Return manipulations can also produce significant paper wealth for LPs. For US public pension limited partnerships, this may slightly improve funded statuses or change required contribution funding rates. Since private equity returns are often quoted in TRIs, such return manipulations can even permanently mask the end-of-life returns of the private equity fund, potentially protecting LP investment managers. in bad condition.
This likely explains why private equity firms actually averaged 1.6% gains in the first quarter of 2022 and only slight declines since then, as global equities have lost 22% of their value this year.

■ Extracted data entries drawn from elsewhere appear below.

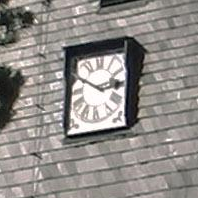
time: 2:49
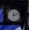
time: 12:12
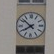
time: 7:51
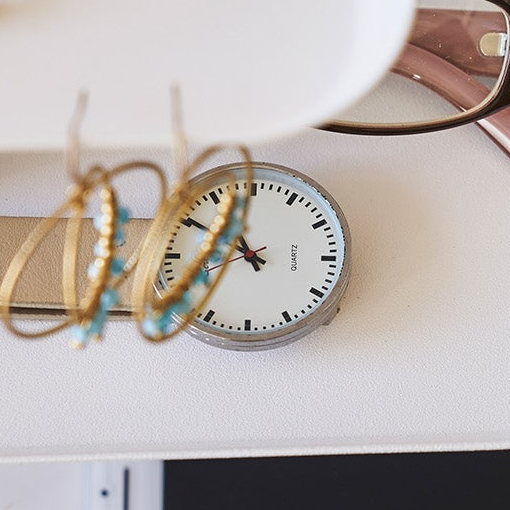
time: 10:50
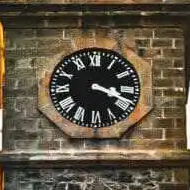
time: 3:18
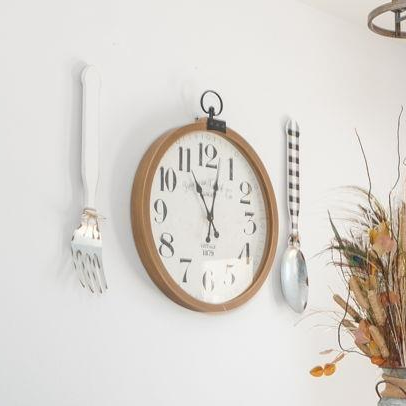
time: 11:02
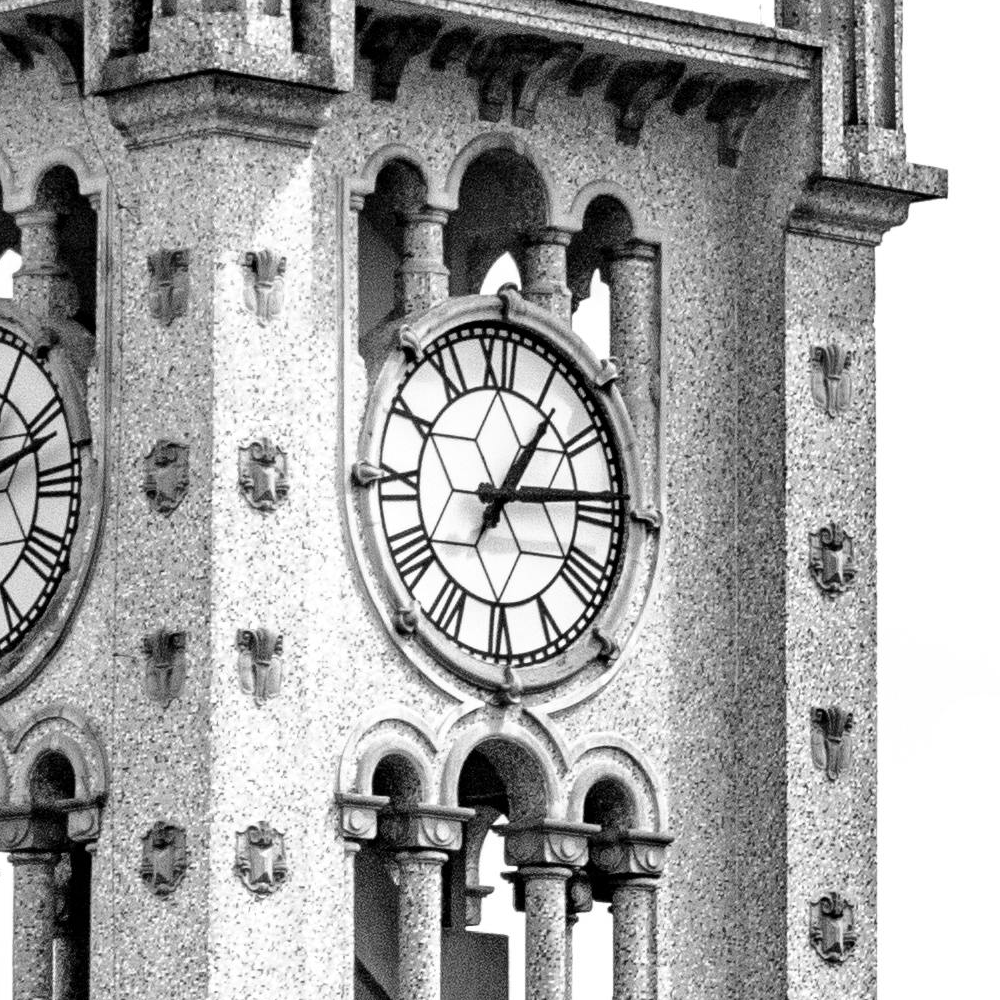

Just to point out real estate – the main source of data for the University of Florida article – Blackstone’s private property giant BREIT took in $4.2 billion in the third quarter and made a slight gain even as publicly traded REITs lost 12% of their value over the same period.
However, the increasingly abnormal book values of private equity become more difficult to defend when there is an increasingly active market for commercial equity interests in private equity funds. According to Jefferies, a record $57 billion in fund holdings changed hands in the first half of 2022.
Typically, the “secondary” private equity market was where some investors might sell some of one of their investments because their allocations were a bit overweight, they needed to raise money for another investment, or the fund stank and they wanted out. Stakes are therefore usually negotiated at a discount.
In 2019, the thirst for private equity exposure was so immense that some investors would actually pay a premium, but in the first half of 2022, the average holding traded at 86% of the fund’s net asset value, according to Jefferies. And yet, the reported book value of these funds seems remarkably resilient?
This increasingly insane divergence was a big topic in an interesting third-quarter letter to investors from Justin Hughes of Phase 2 Partners, a San Francisco investment firm, that someone kindly sent us.
. . . We recently reviewed a 13-page list of private equity holdings available for sale through a bulge-backed investment bank. Each fund in the 13-page list is available at a discount to the value quoted by the manager. In our view, smoothed returns that rely on model accounting could result in an over-allocation of assets to private markets. We recently sat down with a leading private market manager with an interesting perspective: he believed that private markets are the new “core” asset class as opposed to public markets. Specifically, we wanted to know how their portfolio appeared to be worth a 40% higher EBITDA multiple than public markets.
The company explained to us that these are completely different markets — private markets, the new “core” asset class deserving a premium over their liquid cousin, the public market. Wow, I’m old! I immediately went home, pulled out my latest edition of Ibbotson & Associates: Stock, Bonds, Bills & Inflation and tore up the chapter on liquidity premiums! Starting next month, Phase 2 will release all feedback using the mark to model! I LAUGH!
Maybe investors are just in on the joke, rather than being the target of it?